OK, so everyone who’s paying any attention knows that the House has forced a shutdown of the government, and that nothing is going to happen until Boener mans up and lets them pass a clean CR. But that clean CR would still need to be passed by the Senate, too, and last I checked, the Republicans still have more than 40 seats. If we do get a clean CR out of the House, is there any indication what the Senate plans to do? Can they filibuster it indefinitely? Will they? If they try to, is there any procedural way to get it through anyway?
Why would they? Senate Republicans are much more prone to appeasing Democrats than the House Republicans.
Per the Post:
Senate Dems to call GOP’s bluff on debt limit
Among others, there’s the open question of whether a republican would successfully filibuster and whether that would trigger a rules change. The article has a tiny bit of analysis regarding the filibuster, but there’s not much to go on.
There’s the ignorant (willful or diehard; ends in the same place) that have somehow convinced themselves/been told that the shutdown is a Democrat thing. I wonder how contorted the logic will get if the Republicans fillibuster or otherwise balk at a a Senate clean CR.
The OP is discussing the CR, your article is about the debt limit hike. They’re two different issues.
As top the OP, the Senate already passed a clean CR. There was an attempt by Cruz to filibuster it*, but he didn’t have the votes, and so he settled for just talking for a long time before the bill came up for a vote.
I think that was the only chance to filibuster the bill. If it passes the House as is, it can go straight to Obama, if the House passes it with modifications, it can go through the Senate via reconciliation and won’t be subject to a filibuster.
*(he actually tried to filibuster the House bill, which had the language he wanted in it, since once it passed the language would be amended out and it could be passed as a clean CR without any further chance for the minority to block it).

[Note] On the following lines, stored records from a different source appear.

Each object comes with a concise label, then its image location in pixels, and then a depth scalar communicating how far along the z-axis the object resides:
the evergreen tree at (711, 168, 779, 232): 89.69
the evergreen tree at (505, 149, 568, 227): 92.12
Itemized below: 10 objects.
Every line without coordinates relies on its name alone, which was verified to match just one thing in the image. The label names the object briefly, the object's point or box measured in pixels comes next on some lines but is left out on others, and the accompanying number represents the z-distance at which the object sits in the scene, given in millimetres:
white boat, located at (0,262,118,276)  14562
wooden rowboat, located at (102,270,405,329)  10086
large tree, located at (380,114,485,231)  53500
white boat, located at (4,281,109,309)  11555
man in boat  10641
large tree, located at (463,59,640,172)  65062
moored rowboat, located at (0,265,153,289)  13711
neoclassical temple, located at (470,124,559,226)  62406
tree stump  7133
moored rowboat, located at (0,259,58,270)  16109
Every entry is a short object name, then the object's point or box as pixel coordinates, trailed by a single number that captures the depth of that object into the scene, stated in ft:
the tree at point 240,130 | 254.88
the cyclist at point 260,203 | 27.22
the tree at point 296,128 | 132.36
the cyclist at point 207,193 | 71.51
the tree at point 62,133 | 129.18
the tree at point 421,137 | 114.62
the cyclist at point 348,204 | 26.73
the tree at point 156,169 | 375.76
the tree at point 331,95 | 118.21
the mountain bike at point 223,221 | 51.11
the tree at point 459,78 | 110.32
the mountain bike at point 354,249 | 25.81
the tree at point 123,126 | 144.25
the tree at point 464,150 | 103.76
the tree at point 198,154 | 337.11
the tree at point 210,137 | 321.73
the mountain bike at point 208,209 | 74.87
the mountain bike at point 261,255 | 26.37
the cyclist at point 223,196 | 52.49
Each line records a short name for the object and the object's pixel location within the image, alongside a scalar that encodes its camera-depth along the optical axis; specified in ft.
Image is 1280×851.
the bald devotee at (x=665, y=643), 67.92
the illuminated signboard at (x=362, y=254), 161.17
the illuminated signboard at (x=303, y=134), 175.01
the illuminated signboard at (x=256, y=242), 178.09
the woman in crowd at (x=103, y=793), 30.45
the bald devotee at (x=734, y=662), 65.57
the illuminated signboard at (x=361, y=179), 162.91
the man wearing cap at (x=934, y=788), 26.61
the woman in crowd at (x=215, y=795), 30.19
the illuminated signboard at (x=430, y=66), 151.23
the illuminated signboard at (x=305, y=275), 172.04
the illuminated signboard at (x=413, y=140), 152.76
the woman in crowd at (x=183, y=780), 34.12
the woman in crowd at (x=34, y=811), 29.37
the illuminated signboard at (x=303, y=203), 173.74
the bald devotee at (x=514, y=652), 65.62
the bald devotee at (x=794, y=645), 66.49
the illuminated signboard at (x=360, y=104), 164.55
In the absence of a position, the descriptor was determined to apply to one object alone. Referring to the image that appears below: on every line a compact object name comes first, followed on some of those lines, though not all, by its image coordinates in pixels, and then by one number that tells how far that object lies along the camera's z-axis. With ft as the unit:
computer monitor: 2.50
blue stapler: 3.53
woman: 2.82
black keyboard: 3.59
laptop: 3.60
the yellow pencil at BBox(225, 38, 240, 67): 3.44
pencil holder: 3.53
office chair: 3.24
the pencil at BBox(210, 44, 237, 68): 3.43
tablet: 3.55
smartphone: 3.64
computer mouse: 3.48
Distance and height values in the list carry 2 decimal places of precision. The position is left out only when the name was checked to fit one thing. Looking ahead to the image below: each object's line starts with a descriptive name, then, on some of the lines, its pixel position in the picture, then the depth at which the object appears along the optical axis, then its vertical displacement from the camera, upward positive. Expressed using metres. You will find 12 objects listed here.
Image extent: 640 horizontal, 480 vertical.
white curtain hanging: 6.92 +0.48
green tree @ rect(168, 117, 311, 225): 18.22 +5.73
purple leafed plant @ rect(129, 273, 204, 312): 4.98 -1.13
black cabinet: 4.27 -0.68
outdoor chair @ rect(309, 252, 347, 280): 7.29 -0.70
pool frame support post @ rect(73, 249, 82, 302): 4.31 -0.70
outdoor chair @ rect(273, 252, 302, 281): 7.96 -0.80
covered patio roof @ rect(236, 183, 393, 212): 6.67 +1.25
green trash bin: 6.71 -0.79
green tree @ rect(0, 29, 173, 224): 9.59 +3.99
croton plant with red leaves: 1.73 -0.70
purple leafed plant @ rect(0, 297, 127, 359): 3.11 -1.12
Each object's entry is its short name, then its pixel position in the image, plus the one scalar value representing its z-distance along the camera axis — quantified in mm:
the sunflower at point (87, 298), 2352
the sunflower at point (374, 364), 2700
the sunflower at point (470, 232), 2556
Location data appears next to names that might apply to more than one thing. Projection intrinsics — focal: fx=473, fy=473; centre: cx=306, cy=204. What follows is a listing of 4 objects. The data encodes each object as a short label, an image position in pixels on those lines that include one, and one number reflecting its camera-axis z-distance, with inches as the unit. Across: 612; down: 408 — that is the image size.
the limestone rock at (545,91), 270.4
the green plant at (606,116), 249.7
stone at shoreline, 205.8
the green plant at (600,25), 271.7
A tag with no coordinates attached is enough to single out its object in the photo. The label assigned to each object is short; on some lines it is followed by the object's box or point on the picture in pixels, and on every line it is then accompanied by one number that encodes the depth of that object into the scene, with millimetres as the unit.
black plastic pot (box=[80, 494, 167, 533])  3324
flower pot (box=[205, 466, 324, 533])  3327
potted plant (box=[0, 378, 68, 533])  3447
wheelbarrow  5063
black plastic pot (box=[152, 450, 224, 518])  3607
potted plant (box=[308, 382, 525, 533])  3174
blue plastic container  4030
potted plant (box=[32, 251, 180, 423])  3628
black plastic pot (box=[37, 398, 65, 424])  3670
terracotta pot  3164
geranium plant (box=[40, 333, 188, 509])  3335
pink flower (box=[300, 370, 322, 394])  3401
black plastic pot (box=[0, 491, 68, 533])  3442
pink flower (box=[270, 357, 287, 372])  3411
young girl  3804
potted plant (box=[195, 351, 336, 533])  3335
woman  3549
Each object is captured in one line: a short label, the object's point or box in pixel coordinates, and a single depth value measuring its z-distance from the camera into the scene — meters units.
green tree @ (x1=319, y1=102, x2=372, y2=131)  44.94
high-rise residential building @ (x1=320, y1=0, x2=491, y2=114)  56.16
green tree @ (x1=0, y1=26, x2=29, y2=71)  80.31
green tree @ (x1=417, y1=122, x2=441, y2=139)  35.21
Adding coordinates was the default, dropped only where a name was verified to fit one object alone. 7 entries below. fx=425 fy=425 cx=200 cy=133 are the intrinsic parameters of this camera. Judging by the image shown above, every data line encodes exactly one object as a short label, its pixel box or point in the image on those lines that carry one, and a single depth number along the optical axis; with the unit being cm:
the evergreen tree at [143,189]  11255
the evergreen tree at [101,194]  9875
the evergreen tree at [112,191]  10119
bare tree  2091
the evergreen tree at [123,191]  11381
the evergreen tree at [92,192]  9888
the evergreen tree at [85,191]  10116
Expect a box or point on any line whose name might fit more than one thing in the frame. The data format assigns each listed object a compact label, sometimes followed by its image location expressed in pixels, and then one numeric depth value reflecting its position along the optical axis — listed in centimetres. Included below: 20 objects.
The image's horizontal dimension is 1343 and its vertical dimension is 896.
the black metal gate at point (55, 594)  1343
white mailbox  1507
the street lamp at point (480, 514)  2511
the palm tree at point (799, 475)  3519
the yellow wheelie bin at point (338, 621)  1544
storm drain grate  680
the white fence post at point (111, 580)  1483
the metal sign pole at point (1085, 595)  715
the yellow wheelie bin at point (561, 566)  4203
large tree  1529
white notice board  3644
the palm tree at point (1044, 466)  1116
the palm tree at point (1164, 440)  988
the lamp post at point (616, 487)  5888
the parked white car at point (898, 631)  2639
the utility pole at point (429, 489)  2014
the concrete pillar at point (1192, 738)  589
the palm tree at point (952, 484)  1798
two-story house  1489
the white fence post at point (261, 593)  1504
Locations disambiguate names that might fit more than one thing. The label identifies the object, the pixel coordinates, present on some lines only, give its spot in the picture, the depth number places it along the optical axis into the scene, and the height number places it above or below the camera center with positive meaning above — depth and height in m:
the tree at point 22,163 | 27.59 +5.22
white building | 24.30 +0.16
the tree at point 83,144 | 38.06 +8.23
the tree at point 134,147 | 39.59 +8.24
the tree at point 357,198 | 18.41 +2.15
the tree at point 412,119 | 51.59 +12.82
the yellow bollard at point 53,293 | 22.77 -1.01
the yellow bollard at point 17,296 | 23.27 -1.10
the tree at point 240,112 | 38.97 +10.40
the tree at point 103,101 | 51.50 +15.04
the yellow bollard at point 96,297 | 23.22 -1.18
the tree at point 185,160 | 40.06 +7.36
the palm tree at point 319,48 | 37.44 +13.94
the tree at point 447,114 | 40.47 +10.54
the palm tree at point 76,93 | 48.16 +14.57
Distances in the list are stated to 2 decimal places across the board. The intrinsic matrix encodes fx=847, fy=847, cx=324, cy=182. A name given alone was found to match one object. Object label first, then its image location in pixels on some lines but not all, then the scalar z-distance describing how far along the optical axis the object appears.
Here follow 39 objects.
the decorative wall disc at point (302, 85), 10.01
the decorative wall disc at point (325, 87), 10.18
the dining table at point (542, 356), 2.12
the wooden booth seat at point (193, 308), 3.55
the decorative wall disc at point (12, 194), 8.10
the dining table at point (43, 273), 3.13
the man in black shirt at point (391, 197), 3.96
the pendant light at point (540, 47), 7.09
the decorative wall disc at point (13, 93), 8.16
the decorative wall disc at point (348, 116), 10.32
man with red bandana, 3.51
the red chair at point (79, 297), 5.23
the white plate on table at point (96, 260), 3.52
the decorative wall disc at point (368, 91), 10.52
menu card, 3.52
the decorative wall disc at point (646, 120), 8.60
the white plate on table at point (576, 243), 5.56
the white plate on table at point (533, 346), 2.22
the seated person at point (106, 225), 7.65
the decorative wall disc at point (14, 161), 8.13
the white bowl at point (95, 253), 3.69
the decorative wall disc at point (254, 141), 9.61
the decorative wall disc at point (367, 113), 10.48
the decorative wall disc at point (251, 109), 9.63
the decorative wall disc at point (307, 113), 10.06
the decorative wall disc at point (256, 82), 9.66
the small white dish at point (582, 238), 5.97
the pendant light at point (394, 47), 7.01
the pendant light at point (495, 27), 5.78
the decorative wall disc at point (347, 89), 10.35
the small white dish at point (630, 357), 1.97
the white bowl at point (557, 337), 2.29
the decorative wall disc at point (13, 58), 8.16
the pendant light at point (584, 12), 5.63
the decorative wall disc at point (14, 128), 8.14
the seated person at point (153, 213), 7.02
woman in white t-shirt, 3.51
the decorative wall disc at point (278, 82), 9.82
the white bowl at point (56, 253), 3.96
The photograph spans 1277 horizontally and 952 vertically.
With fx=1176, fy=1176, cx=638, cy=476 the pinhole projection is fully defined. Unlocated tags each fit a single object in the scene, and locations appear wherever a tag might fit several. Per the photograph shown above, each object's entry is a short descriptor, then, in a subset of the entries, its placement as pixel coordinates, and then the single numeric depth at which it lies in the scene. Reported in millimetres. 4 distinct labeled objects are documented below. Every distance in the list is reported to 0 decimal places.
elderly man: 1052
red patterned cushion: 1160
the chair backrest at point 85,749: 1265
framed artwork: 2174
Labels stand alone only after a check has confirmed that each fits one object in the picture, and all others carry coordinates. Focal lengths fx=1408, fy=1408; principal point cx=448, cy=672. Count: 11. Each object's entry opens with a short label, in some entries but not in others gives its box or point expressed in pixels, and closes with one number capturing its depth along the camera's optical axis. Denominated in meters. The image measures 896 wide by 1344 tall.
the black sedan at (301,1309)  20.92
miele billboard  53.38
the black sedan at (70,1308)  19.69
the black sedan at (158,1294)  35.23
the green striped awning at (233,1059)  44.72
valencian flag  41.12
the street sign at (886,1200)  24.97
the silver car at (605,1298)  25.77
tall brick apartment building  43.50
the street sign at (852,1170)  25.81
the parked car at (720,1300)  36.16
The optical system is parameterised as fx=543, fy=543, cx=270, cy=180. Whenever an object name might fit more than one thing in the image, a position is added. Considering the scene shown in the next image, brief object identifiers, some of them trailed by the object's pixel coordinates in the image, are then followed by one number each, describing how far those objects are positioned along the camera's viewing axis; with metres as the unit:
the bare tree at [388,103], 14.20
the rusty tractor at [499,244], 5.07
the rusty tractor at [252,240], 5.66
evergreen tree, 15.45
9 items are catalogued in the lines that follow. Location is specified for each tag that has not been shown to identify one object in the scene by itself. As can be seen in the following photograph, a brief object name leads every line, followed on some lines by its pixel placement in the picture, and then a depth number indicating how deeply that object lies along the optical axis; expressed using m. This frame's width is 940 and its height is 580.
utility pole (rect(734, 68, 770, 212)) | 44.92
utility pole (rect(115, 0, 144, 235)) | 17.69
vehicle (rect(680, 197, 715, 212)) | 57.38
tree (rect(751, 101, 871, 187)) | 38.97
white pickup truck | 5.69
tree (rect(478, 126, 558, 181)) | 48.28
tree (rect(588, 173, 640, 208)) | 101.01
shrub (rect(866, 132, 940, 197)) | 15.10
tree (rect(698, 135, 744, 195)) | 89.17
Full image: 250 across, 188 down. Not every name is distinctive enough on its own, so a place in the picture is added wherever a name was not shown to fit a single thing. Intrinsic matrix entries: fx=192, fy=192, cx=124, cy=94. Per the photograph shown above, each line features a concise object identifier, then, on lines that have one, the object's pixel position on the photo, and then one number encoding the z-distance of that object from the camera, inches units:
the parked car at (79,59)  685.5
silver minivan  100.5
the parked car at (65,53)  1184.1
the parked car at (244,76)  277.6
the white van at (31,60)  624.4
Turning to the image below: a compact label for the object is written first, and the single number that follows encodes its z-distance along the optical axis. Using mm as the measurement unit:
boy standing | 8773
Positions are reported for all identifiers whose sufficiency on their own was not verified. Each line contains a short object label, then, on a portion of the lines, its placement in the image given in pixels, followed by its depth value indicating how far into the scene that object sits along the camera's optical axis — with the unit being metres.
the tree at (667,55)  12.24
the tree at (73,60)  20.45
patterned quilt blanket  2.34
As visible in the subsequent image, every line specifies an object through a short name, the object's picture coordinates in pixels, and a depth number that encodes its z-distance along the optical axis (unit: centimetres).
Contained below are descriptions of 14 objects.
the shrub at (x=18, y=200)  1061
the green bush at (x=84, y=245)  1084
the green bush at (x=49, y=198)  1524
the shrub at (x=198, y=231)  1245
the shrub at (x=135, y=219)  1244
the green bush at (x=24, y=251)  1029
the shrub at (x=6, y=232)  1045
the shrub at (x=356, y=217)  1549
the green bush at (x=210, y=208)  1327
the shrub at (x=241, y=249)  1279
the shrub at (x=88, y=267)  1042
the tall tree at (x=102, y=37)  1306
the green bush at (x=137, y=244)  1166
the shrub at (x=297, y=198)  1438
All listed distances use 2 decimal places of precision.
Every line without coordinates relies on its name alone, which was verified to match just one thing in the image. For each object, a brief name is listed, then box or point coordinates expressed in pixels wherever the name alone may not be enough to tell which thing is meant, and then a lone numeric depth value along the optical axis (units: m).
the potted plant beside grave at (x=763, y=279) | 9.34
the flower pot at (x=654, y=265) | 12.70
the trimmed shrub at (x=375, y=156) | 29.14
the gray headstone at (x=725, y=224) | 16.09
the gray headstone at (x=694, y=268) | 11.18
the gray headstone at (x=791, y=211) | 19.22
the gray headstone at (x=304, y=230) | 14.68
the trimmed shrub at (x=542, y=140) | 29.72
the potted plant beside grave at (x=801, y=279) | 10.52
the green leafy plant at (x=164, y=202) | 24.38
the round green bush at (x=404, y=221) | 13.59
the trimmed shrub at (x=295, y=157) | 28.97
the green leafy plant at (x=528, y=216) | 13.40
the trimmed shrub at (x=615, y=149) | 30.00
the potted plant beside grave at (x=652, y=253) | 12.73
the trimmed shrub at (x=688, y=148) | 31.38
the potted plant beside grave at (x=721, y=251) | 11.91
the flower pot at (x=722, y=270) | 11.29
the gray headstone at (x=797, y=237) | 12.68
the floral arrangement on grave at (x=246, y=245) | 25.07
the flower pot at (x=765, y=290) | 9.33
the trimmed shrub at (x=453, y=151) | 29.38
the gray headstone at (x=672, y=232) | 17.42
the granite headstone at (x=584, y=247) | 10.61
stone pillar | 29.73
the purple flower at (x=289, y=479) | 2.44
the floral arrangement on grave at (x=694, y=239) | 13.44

OK, so the bill that passed the Senate originated as a “dirty” House CR, which the Senate then cleaned and passed, thus satisfying the requirement that it originate in the House? And presumably, a clean CR is simple enough that if the House passes a new one, they’ll match, and can go straight to the President (or, if they disagree on some trivial detail, the Senate will presumably pass the new one, too, given that they already passed one).
Comes of being in the minority and knowing it.
All the House has to do is vote on the Senate-passed CR, and if it passed without further amendments, will be sent directly to the President.
If the House amends it, it would go back to the Senate either to be passed, or it could be subject to even more amendments.
I think they can pass a changed bill through Reconciliation without having it be subject to a filibuster. But even if that’s not true its pretty unlikely that the Senate GOP would filibuster a CR that managed to get through the much more intransigent House.
No, that’s incorrect. That’s not how reconciliation works. Any amendments to the House-passed bill are subject to the normal rules of the Senate.
I think we’re saying the same thing. By “changed bill” I mean if the House makes changes from the clean CR the Senate already passed, the Senate can pass that bill via Reconciliation.
If the House passes a bill and the Senate wants to make changes, then that could be filibustered. This is obviously true since it already happened, Cruz tried to mount a filibuster against the bill the Senate planned to strip the defending of Obamacare out of.
Reconciliation is a budget process that allows changes to taxes and entitlements to be exempted from filibuster. There is no reconciliation process in place that would apply to this bill in any circumstances.
What you may be referring to is conference committees, where the House and Senate appoint conferees to come to agreement on differing provisions of bills. Then each house has to vote on the negotiated changes, but the bill (including changes thereto) can still be filibustered in the Senate.
Also comes from some of the loonier Tea Party candidates for the Senate getting their asses handed to them last election.